[Linux-cachefs] Re: Using latest code

Tue Nov 18 19:16:53 UTC 2008

David,

> If you have a current copy of Linus's tree you can use as a reference to
> create a GIT repository off of, say /foo, then you can do:
>
>	git clone -l -s --reference /foo /foo /my/fscache/tree
>
> If not, then do this:
>
>	git clone git://git.kernel.org/pub/scm/linux/kernel/git/torvalds/linux-2.6.git /my/fscache/tree
>
> Then when you've created a tree to play with, do:
>
>	cd /my/fscache/tree
>	git reset --hard <commit-id>
>
> That'll wind the GIT tree back to where you want it to be.

Thank you - this is exactly what I was looking for. I'm just getting the hang of git and I just couldn't find any clues to the the "reset --hard" bit!

>> Any chance you could provide some foolproof instructions for getting the
>> latest fscache code working?

> Well, I'm just trying to fix a bug in it, and then I'll release a bunch of
> patches that are built on top of James Morris's security tree next branch.  To
> get that, do:
>
>	git clone git://git.kernel.org/pub/scm/linux/kernel/git/dhowells/security-testing-2.6-next.git /my/fscache/tree
>
> You'll need this to get the current credentials code that CacheFiles requires
> for working around security.

I'll check it out - thanks.

>> It is a pity this code is not kept up to date in the EL5 kernel.

> The stuff in the RHEL-5 kernel is somewhat out of date, and requires kABI
> changes to be brought up to date.

I'd happily compile my own kernel and disable kabi if I could get the latest and greatest FS-Cache code into an RHEL5 image easily.
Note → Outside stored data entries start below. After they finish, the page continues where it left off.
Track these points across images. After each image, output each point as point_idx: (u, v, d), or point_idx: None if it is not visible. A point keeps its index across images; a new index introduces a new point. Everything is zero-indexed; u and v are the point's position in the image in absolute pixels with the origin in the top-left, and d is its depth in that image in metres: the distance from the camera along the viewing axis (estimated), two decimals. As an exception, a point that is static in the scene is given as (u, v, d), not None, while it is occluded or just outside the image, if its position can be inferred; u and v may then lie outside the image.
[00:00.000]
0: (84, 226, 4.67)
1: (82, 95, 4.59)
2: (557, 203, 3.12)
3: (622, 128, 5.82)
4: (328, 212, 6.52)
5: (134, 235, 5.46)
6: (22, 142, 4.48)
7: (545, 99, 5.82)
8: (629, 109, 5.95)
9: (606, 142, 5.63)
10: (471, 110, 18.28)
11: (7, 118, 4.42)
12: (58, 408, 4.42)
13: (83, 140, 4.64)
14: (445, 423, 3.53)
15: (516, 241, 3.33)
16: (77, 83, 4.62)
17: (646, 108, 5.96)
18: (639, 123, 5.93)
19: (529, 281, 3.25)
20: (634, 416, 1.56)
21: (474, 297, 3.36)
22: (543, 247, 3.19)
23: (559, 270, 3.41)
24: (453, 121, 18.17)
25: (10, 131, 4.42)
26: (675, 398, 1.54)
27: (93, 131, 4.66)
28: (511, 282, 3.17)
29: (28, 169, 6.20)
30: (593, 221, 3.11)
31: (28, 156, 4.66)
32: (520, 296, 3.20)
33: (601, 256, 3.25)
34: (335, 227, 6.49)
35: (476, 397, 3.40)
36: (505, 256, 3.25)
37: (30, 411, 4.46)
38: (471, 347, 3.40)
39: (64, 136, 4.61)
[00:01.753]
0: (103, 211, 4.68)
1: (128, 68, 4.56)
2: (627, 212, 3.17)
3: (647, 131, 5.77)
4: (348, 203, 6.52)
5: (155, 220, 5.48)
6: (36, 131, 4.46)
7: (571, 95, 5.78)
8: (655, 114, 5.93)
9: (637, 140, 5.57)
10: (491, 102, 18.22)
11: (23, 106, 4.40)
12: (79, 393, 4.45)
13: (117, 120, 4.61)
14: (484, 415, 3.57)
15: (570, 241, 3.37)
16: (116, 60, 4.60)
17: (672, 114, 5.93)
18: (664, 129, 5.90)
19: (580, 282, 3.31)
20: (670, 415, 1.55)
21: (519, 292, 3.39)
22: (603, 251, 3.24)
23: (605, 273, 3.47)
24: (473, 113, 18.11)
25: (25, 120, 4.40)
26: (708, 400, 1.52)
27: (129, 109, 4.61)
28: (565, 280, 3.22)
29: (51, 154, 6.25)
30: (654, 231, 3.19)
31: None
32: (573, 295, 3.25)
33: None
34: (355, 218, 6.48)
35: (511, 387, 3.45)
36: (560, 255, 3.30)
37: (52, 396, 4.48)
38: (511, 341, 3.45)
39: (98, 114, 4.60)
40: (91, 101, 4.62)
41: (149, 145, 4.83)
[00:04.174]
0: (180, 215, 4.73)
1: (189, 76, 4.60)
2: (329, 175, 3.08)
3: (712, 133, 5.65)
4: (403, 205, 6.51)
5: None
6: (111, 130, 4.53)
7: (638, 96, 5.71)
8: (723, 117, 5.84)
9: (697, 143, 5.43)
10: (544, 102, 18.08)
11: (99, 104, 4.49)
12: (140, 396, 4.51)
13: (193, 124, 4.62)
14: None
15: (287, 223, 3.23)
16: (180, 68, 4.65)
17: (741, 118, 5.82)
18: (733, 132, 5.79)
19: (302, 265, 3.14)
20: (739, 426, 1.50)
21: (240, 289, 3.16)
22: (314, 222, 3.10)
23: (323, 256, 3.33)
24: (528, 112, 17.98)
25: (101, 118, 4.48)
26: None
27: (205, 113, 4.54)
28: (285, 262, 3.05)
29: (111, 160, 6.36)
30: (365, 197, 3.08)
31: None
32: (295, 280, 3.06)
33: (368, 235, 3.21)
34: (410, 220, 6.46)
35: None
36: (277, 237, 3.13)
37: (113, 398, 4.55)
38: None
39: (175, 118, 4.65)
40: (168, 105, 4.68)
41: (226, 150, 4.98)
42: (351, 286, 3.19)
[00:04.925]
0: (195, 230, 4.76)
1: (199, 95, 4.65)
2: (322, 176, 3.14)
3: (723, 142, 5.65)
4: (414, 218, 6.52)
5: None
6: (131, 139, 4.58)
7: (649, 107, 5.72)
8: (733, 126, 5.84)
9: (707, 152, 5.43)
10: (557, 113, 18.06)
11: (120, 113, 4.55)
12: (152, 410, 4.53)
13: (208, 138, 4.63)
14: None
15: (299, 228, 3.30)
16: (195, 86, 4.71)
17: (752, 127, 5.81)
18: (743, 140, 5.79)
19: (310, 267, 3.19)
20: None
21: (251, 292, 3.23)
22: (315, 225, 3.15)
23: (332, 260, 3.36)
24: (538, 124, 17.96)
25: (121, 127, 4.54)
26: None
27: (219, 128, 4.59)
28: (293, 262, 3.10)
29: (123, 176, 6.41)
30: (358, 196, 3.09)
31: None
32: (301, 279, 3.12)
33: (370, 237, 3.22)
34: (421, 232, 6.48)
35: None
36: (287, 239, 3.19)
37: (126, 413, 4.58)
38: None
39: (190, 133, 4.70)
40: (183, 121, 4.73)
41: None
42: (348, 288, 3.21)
So many userspace things break going from 2.6.18 -> 2.6.27. I'll have to use Fedora9 as a server or something.

>> Also is it normal to have the cachefilesd process chew 100% for long periods
>> of time? A quick strace suggests it is doing a lot of "culls" but the
>> filesystem is never near full enough for that to trigger.

> Is it culling things?  Or is it building up its cull table?  I suspect it's
> probably the latter.  Currently it does a tree scan of the cache's directory
> structure.  This has proven to be very slow and very CPU intensive.  What it
> requires is a couple of indices adding to the mix, but that leads to
> consistency issues over power failure:-/

To be honest I think it was mainly due to a slow disk I was using for testing. I am now using a RAID and the process now seems to be a lot better behaved. It does from time to time use up 100% of the CPU but now it lasts a few seconds instead of hours.

> When you say 'nfscache' do you mean 'NFS with FS-Cache', or do you mean
> something else entirely?

Yes. Apologies - this feature has been called many things in the past and I still get confused between them all. What I was interested in doing was to mount an NFS export on a server across a slow WAN link to a remote office. This server would then export the NFS mount via Samba to the 20 or so local office workers. Basically a homemade version of one of these (or similar):

  http://www.gear6.com/cachefx

If we could "prime" the remote cache overnight this would be much nicer than our current method of replicating data everyday. A write back cache (too dangerous?) could also make local writes at the remote office seem relatively quick too. We are also quite interested in doing this with Lustre so we eagerly wait for that ongoing work to be completed. Lustre is a lot less chatty over a WAN so I expect it will be far more efficient than using NFS.

Daire